For the overall quality and health of your aquatic environment as well as healthy, thriving plants, nitrogen among others should not exceed certain levels in order to maintain an overall helthy aquatic environment. This will simplify maintaining your tank and avoid the need for painstaking steps and corrective measures required to counter these effects.
It is possible to have healthy growing plants with undetectable nitrate readings. Nevertheless a heavily planted tank with a low fish population (low fish population = insufficient nutrients provided by fish waste) and undetectable nitrates can lead to a nitrogen deficiency. Under these circumstances it is recommended to maintain nitrate levels around 5 ppm. Since Algone gradually adjusts the nitrate levels, maintaining specific levels can easily be achieved.
Some critics reading along may be thinking, “…well, it’s interesting, but I have free floating plants, that can’t rely on the substrate…”.
Going back to biology, nature in its complexity once again provides a solution. In short: aquatic plants are classified into 3 categories. Algae being the lowest followed by non-bloomers and bloomers. The higher plant will out-compete the lower.
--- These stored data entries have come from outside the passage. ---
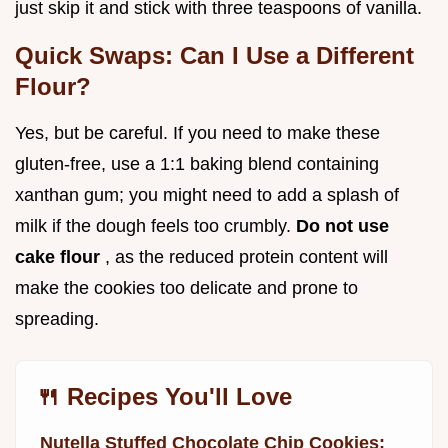
just skip it and stick with three teaspoons of vanilla.
Quick Swaps: Can I Use a Different
Flour?
Yes, but be careful. If you need to make these
gluten-free, use a 1:1 baking blend containing
xanthan gum; you might need to add a splash of
milk if the dough feels too crumbly.
Do not use
cake flour
, as the reduced protein content will
make the cookies too delicate and prone to
spreading.
🍴 Recipes You'll Love
Nutella Stuffed Chocolate Chip Cookies:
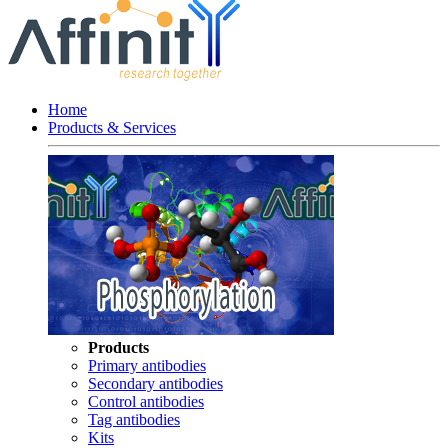
Home
Products & Services
Products
Primary antibodies
Secondary antibodies
Control antibodies
Tag antibodies
Kits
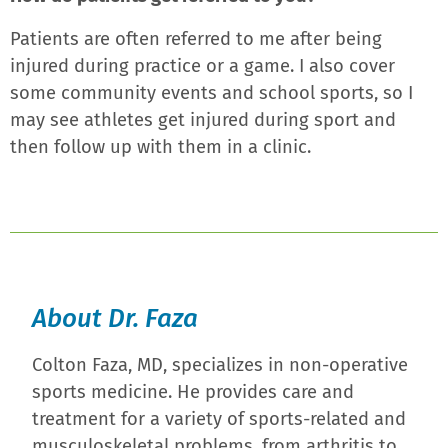
Patients are often referred to me after being
injured during practice or a game. I also cover
some community events and school sports, so I
may see athletes get injured during sport and
then follow up with them in a clinic.
About Dr. Faza
Colton Faza, MD, specializes in non-operative
sports medicine. He provides care and
treatment for a variety of sports-related and
musculoskeletal problems, from arthritis to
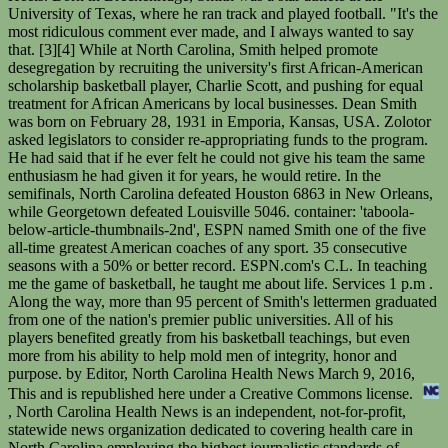
University of Texas, where he ran track and played football. "It's the
most ridiculous comment ever made, and I always wanted to say
that. [3][4] While at North Carolina, Smith helped promote
desegregation by recruiting the university's first African-American
scholarship basketball player, Charlie Scott, and pushing for equal
treatment for African Americans by local businesses. Dean Smith
was born on February 28, 1931 in Emporia, Kansas, USA. Zolotor
asked legislators to consider re-appropriating funds to the program.
He had said that if he ever felt he could not give his team the same
enthusiasm he had given it for years, he would retire. In the
semifinals, North Carolina defeated Houston 6863 in New Orleans,
while Georgetown defeated Louisville 5046. container: 'taboola-
below-article-thumbnails-2nd', ESPN named Smith one of the five
all-time greatest American coaches of any sport. 35 consecutive
seasons with a 50% or better record. ESPN.com's C.L. In teaching
me the game of basketball, he taught me about life. Services 1 p.m .
Along the way, more than 95 percent of Smith's lettermen graduated
from one of the nation's premier public universities. All of his
players benefited greatly from his basketball teachings, but even
more from his ability to help mold men of integrity, honor and
purpose. by Editor, North Carolina Health News March 9, 2016,
This and is republished here under a Creative Commons license.
, North Carolina Health News is an independent, not-for-profit, statewide news organization dedicated to covering health care in North Carolina employing the highest journalistic standards of fairness, accuracy Smith was waiting in McGuire's car outside South Building (UNC's main administration building), so Aycock called him in and asked him if he wanted to take over as head coach. His father, who is no more in this world, had Dementia because of which he was unaware of his son's managing job. Weve seen other 2-1-1 systems in states like New Jersey, Colorado, New York that are robust, he said. In 1964, Smith joined a local pastor and a black North Carolina theology student to integrate The Pines, a Chapel Hill restaurant. Dean Smith was a legendary basketball coach who spent 36 seasons as the head man at the University of North Carolina. It's never one of his goals and certainly was never one of mine.". His wife, Linnea, accepted the Presidential Medal of Freedom on his behalf from President Barack Obama in November 2013. Married Faye Flaugher Burris 1917 (later divorced) Married Anna Martha (Dahlke) Hein 1938. In 2003 Smith talked to Roy Williams regarding his decision about whether or not to replace a struggling Matt Doherty as head coach. Is Kristie Mewis Dating the Aussie Star Sam Kerr? In addition to being known as the wife of one of college basketball's great. Legendary UNC basketball coach Dean Smith, with his wife, Linnea. He also played baseball at Kansas after accepting an academic scholarship. When McGuire left to coach in the NBA in the summer of 1961, the university tapped the 30-year-old Smith to take over. What he means to the people of North Carolina is immeasurable.". In 1953, the team was an NCAA tournament finalist. Trends. If you have cancer,you can process it and come to resolution in areas that you need to, or make sense or meaning of your life, and meaning of whats going on, and express your wishes. He tutored perhaps the game's greatest player, Jordan, who burst onto the national stage as a freshman on Smith's 1982 national title team, and two of basketball's most successful coaches, fellow Hall of Famers Larry Brown and Williams. Linnea Smith mentioned how no one is exempt from developing a neurocognitive disorder no matter how successful one is or how remarkable their memory is. He was a reserve guard as a junior on the basketball team that won the national title in 1952 and then lost in the championship game in 1953. There is more to her other than being known as the wife of the icon. The task force found three-quarters of people with Alzheimers are admitted to a nursing home by the age of 80. On Georgetown's ensuing possession, Hoya guard Fred Brown inexplicably passed the ball directly to Worthy with no Georgetown player anywhere near the pass. Its this situation, and the coming gray wave of people with Alzheimers and other forms of dementia, that prompted the General Assembly to order a task force to devise a strategic plan for addressing this growing problem. Smith has a wife called Nicola and together they have two children, a son and a daughter. More by Editor, {{#label}}{{label}}: {{/label}}{{message}}. Smith's weight is not available. At first, I didn't know what it was, but when it hit me, it put a tear in my eye. . Ron Smith had been living in a care home before he contracted the Coronavirus in 2020, which claimed his life after battling with the virus for four weeks. She is a real supporter of her husband as even Dean Smith said "she seems to be the one shouldering the burnt of the pressure". Photo credit: Rose Hoban He won an Olympic Gold Medal in Helsinki. It is their daughter who keeps her up to date about the games. He completely transformed Aston Villa in the past couple of seasons. He lives now on the same ranch where he grew up, with Debby, his fourth wife, and their fourteen-year-old son, Finis. Smith cared about the success and well-being of his players well after they graduated and moved on from UNC. Dean Smith is the former manager of Premier League side Aston Villa As a player, he made over 550 appearances in the lower leagues of English soccer with clubs such as Sheffield Wednesday. Nicola Smith is a very private person, who avoids the spotlight and public appearances. Smith is a member of a number of political and community organisations, including Australians for Constitutional Monarchy [13] and the Australian National Flag Association. Nicola Smith was born in England, meaning that her nationality is English. So, how much is Carl Smith worth at the age of 83 years old? During his time on the varsity basketball team, Kansas won the national championship in 1952. The now-common "point to the passer," in which a scorer acknowledges a teammate's assist, started in Chapel Hill and became a hallmark of Smith's always humble "Carolina Way.". . Photo credit: Zeke Smith, Wikimedia Creative Commons, For Smokers Trying to Quit, Proximitys a Problem, No Nursing Shortage in N.C., Unless Youre Rural. Its not just the great ones I remember, Smith wrote. Dean grew up playing chess with his uncle, who would visit them every Christmas and holiday. Worthy attempted to dribble out the clock, but was fouled with 2 seconds left. He performed stunts in "McClintock!" and . Division regular season and conference tournament champion My heart goes out to Linnea and their kids. A Right-wing Cabal Took Over Odessas Municipal Government. Which 16 teams should you buy or fade ahead of March Madness? Dean Smith, Gerald D. Bell, John Kilgo, Roy Williams: This page was last edited on 24 February 2023, at 17:35. This field is for validation purposes and should be left unchanged. In addition to wife Linnea, Smith is survived by daughters Sandy, Sharon . Dean Smith's net worth is estimated to be over 8 Million. Dr. Linnea Smith worked asa psychiatrist, researcher and consultant, specializing insexual violence, victimization, child trauma and maltreatment. For More Updates OnCelebrity Babies,Feuds,Their Riches,Siblings, AndEntertainment, Keep In Touch WitheCelebritymirror. It is unknown when exactly did Dean Smith and Nicola tie the knot. When I came back to Carolina, the driving force was to make him proud and I still think that today.". In another photo, Smith poses in drag next to Maureen OHara on the set of the 1963 Western McLintock! container: 'taboola-below-article-thumbnails-3rd', Smith continued working in Hollywood through the seventies and early eighties, and even landed a few small speaking parts. One daughter moved home to Chapel Hill when her father became sick. Bring on the Shiplap? However, this run occurred in the middle of UCLA's stretch of 10 titles in 12 years, and in fact Smith lost to UCLA's John Wooden in the 1968 title game. He missed both free throws, but Georgetown had no timeouts left. Dean Smith began his coaching career as an assistant coach at his alma mater, Kansas. Since Alzheimers is a disease that lasts eight to nine years on average, that working woman ends up changing what she does to the extent of pulling herself out of the workforce, to the tune of lifetime loss of income of $350,000, Dickerson said. And even if he was never as famous as the men he doubled for, Smith is not without his fans. Smith seemed uncomfortable with the attention that came with breaking Rupp's record. Strengthen data gathering on elder fraud and abuse. His breakthrough came in the 1966-67 season, when he led the Tar Heels to a 26-6 record. [21] The other teams that advanced with North Carolina were Georgetown, Houston and Louisville. She would, nonetheless, never ask him if he remembered anyone or anything. In the National Semifinals, Smith's Tar Heels defeated his alma mater Kansas (coached by future North Carolina coach Roy Williams) 7868. Among them: Charlie Scott, Walter Davis, Sam Perkins, Brad Daugherty, J.R. Reid, Jerry Stackhouse, Rasheed Wallace, Vince Carter and Antawn Jamison. [49][dead link][50] Although a staunch Democrat, Smith did support one of his former players, Richard Vinroot, a Republican who ran for governor of North Carolina in 2000. Nicola Smith is mostly known for being the wife of the Norwich manager Dean Smith. [11][16] This was the only losing season he endured during his career. Nell was born on April . Smith retired in 1997, saying that he was not able to give the team the same level of enthusiasm that he had given it for years. His first marriage was in 1954 with Ann Cleavinger and Dean welcomed three children, two daughters and a son with her. Smith remained in the background after his retirement, keeping an office at the Dean E. Smith Center -- the arena that opened while he was still coaching in 1986. Copyright 2017-2018 Free Articles by ecelebritymirror.com, All rights reserved. He also asked lawmakers to consider supporting investment in the 2-1-1 program, a system that, like 9-1-1, provides an-easy-to remember phone number that people can call to ask for nonemergency help. [15] As a result of the scandal, North Carolina de-emphasized basketball by cutting their regular-season schedule. ", "But still, it's something that, we do it for the team," Smith said. When he left the game, he did so with more wins in the NCAA tournament than any other coach, though both records were surpassed in recent seasons. And if basketball had a Mount Rushmore, Dean Smiths face would be on it., Copy of letter/$200 check Blackhawk's Dante Calabria received in Dean Smith's will pic.twitter.com/LfvD48XIh2, Carolina vs. Duke Rivalry: 10 Events Fans Will Never Forget. In January 1965, in his fourth season, the Tar Heels returned to campus from a loss at Wake Forest to find an effigy of Smith hanging from a tree outside Woollen Gymnasium. At 81, Mr. Smith may finally be getting his turn as the star attraction. Smith married psychiatrist Linnea Weblemoe Smith on May 21, 1976. Nicola Smith was born in 1971, so her age is 51. A week in a nursing home co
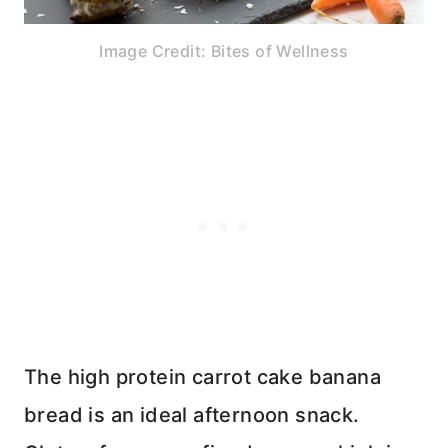
Image Credit: Bites of Wellness
The high protein carrot cake banana
bread is an ideal afternoon snack.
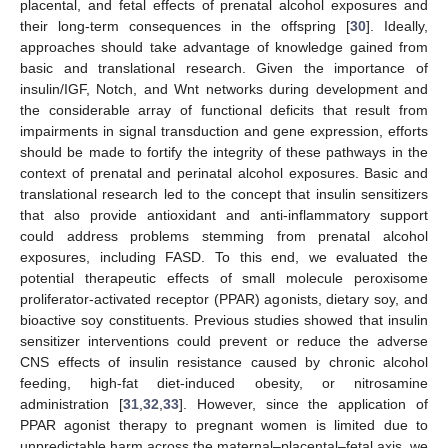
placental, and fetal effects of prenatal alcohol exposures and
their long-term consequences in the offspring [
30
]. Ideally,
approaches should take advantage of knowledge gained from
basic and translational research. Given the importance of
insulin/IGF, Notch, and Wnt networks during development and
the considerable array of functional deficits that result from
impairments in signal transduction and gene expression, efforts
should be made to fortify the integrity of these pathways in the
context of prenatal and perinatal alcohol exposures. Basic and
translational research led to the concept that insulin sensitizers
that also provide antioxidant and anti-inflammatory support
could address problems stemming from prenatal alcohol
exposures, including FASD. To this end, we evaluated the
potential therapeutic effects of small molecule peroxisome
proliferator-activated receptor (PPAR) agonists, dietary soy, and
bioactive soy constituents. Previous studies showed that insulin
sensitizer interventions could prevent or reduce the adverse
CNS effects of insulin resistance caused by chronic alcohol
feeding, high-fat diet-induced obesity, or nitrosamine
administration [
31
,
32
,
33
]. However, since the application of
PPAR agonist therapy to pregnant women is limited due to
unpredictable harm across the maternal–placental–fetal axis, we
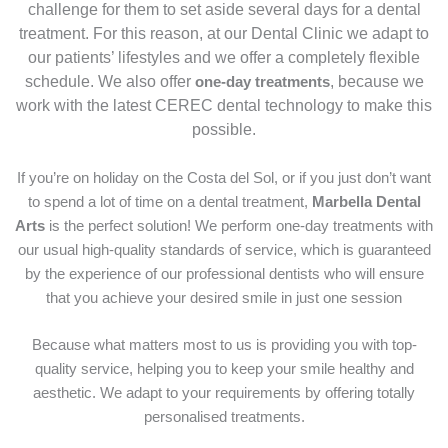
challenge for them to set aside several days for a dental
treatment. For this reason, at our Dental Clinic we adapt to
our patients’ lifestyles and we offer a completely flexible
schedule. We also offer
, because we
one-day treatments
work with the latest CEREC dental technology to make this
possible.
If you’re on holiday on the Costa del Sol, or if you just don’t want
to spend a lot of time on a dental treatment,
Marbella Dental
Arts
is the perfect solution! We perform one-day treatments with
our usual high-quality standards of service, which is guaranteed
by the experience of our professional dentists who will ensure
that you achieve your desired smile in just one session
Because what matters most to us is providing you with top-
quality service, helping you to keep your smile healthy and
aesthetic. We adapt to your requirements by offering totally
personalised treatments.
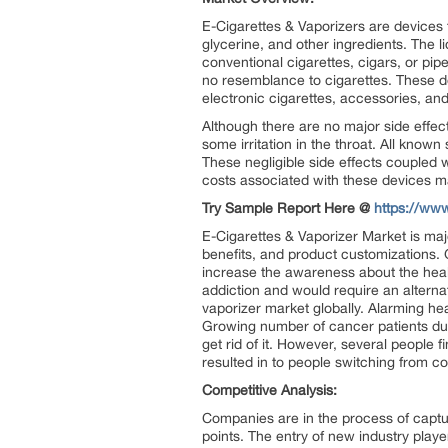
E-Cigarettes & Vaporizers are devices t
glycerine, and other ingredients. The l
conventional cigarettes, cigars, or pi
no resemblance to cigarettes. These de
electronic cigarettes, accessories, and
Although there are no major side effe
some irritation in the throat. All know
These negligible side effects coupled w
costs associated with these devices m
Try Sample Report Here @
https://ww
E-Cigarettes & Vaporizer Market is maj
benefits, and product customizations. 
increase the awareness about the healt
addiction and would require an alternat
vaporizer market globally. Alarming he
Growing number of cancer patients due
get rid of it. However, several people f
resulted in to people switching from c
Competitive Analysis:
Companies are in the process of captu
points. The entry of new industry playe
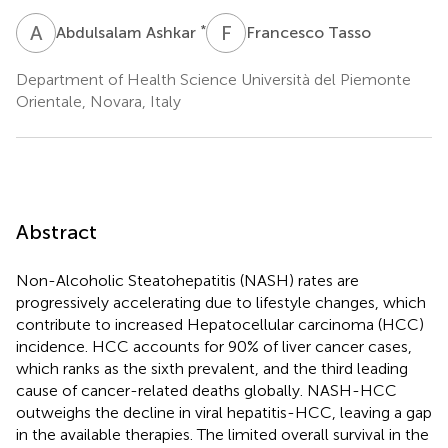
A
A
F
T
*
Abdulsalam Ashkar
Francesco Tasso
Department of Health Science Università del Piemonte
Orientale, Novara, Italy
Abstract
Non-Alcoholic Steatohepatitis (NASH) rates are
progressively accelerating due to lifestyle changes, which
contribute to increased Hepatocellular carcinoma (HCC)
incidence. HCC accounts for 90% of liver cancer cases,
which ranks as the sixth prevalent, and the third leading
cause of cancer-related deaths globally. NASH-HCC
outweighs the decline in viral hepatitis-HCC, leaving a gap
in the available therapies. The limited overall survival in the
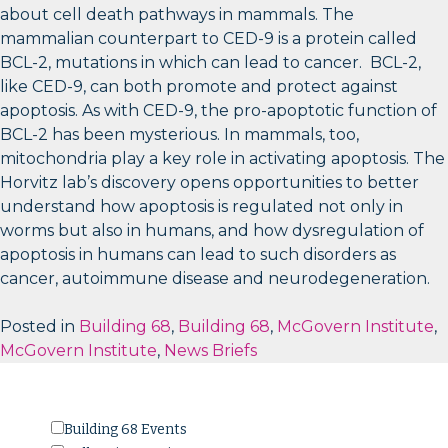
about cell death pathways in mammals. The
mammalian counterpart to CED-9 is a protein called
BCL-2, mutations in which can lead to cancer. BCL-2,
like CED-9, can both promote and protect against
apoptosis. As with CED-9, the pro-apoptotic function of
BCL-2 has been mysterious. In mammals, too,
mitochondria play a key role in activating apoptosis. The
Horvitz lab’s discovery opens opportunities to better
understand how apoptosis is regulated not only in
worms but also in humans, and how dysregulation of
apoptosis in humans can lead to such disorders as
cancer, autoimmune disease and neurodegeneration.
Posted in
Building 68
,
Building 68
,
McGovern Institute
,
McGovern Institute
,
News Briefs
Building 68 Events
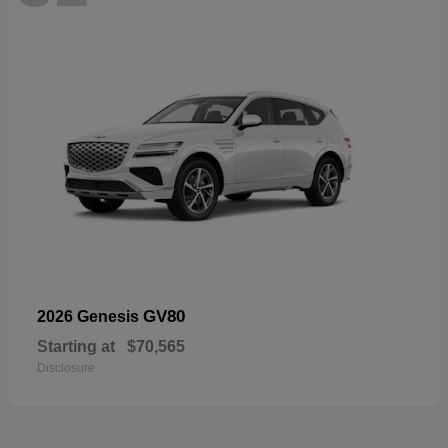
GV80
2026 Genesis
Starting at
$70,565
Disclosure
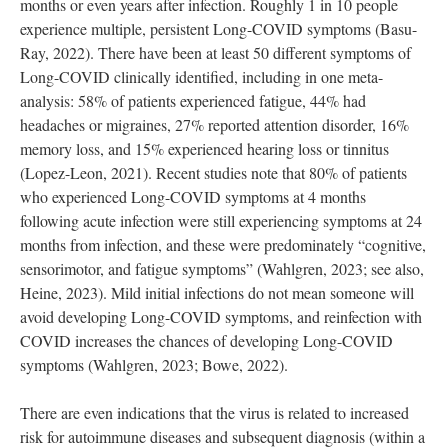
months or even years after infection. Roughly 1 in 10 people
experience multiple, persistent Long-COVID symptoms (Basu-
Ray, 2022). There have been at least 50 different symptoms of
Long-COVID clinically identified, including in one meta-
analysis: 58% of patients experienced fatigue, 44% had
headaches or migraines, 27% reported attention disorder, 16%
memory loss, and 15% experienced hearing loss or tinnitus
(Lopez-Leon, 2021). Recent studies note that 80% of patients
who experienced Long-COVID symptoms at 4 months
following acute infection were still experiencing symptoms at 24
months from infection, and these were predominately “cognitive,
sensorimotor, and fatigue symptoms” (Wahlgren, 2023; see also,
Heine, 2023). Mild initial infections do not mean someone will
avoid developing Long-COVID symptoms, and reinfection with
COVID increases the chances of developing Long-COVID
symptoms (Wahlgren, 2023; Bowe, 2022).
There are even indications that the virus is related to increased
risk for autoimmune diseases and subsequent diagnosis (within a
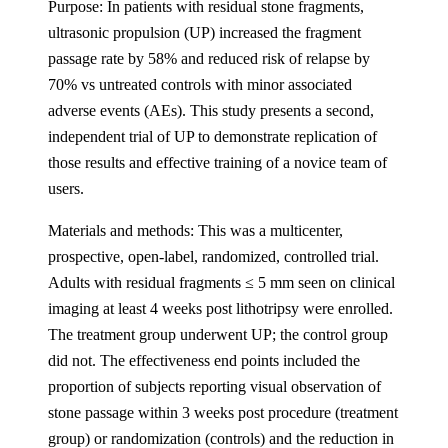
Purpose: In patients with residual stone fragments,
ultrasonic propulsion (UP) increased the fragment
passage rate by 58% and reduced risk of relapse by
70% vs untreated controls with minor associated
adverse events (AEs). This study presents a second,
independent trial of UP to demonstrate replication of
those results and effective training of a novice team of
users.
Materials and methods: This was a multicenter,
prospective, open-label, randomized, controlled trial.
Adults with residual fragments ≤ 5 mm seen on clinical
imaging at least 4 weeks post lithotripsy were enrolled.
The treatment group underwent UP; the control group
did not. The effectiveness end points included the
proportion of subjects reporting visual observation of
stone passage within 3 weeks post procedure (treatment
group) or randomization (controls) and the reduction in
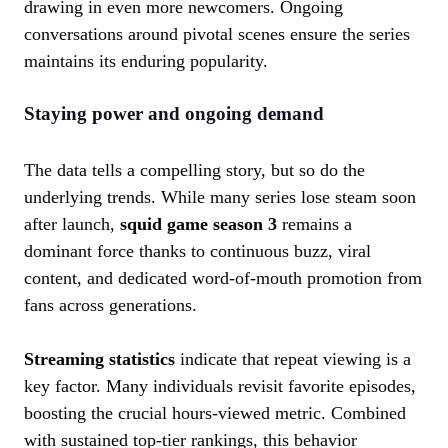
drawing in even more newcomers. Ongoing
conversations around pivotal scenes ensure the series
maintains its enduring popularity.
Staying power and ongoing demand
The data tells a compelling story, but so do the
underlying trends. While many series lose steam soon
after launch,
squid game season 3
remains a
dominant force thanks to continuous buzz, viral
content, and dedicated word-of-mouth promotion from
fans across generations.
Streaming statistics
indicate that repeat viewing is a
key factor. Many individuals revisit favorite episodes,
boosting the crucial hours-viewed metric. Combined
with sustained top-tier rankings, this behavior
As they also have a storing capacity for nutrients, it is sufficient to provide them with enough nutrients through the water column, without disturbing the aquariums’ balance.
Always remember that undetectable nitrate levels do not mean your plants are deprived of nitrates, the production of nitrates is continuous. No detectable nitrate means they are not excessive. Nitrate production however is constant in your tank.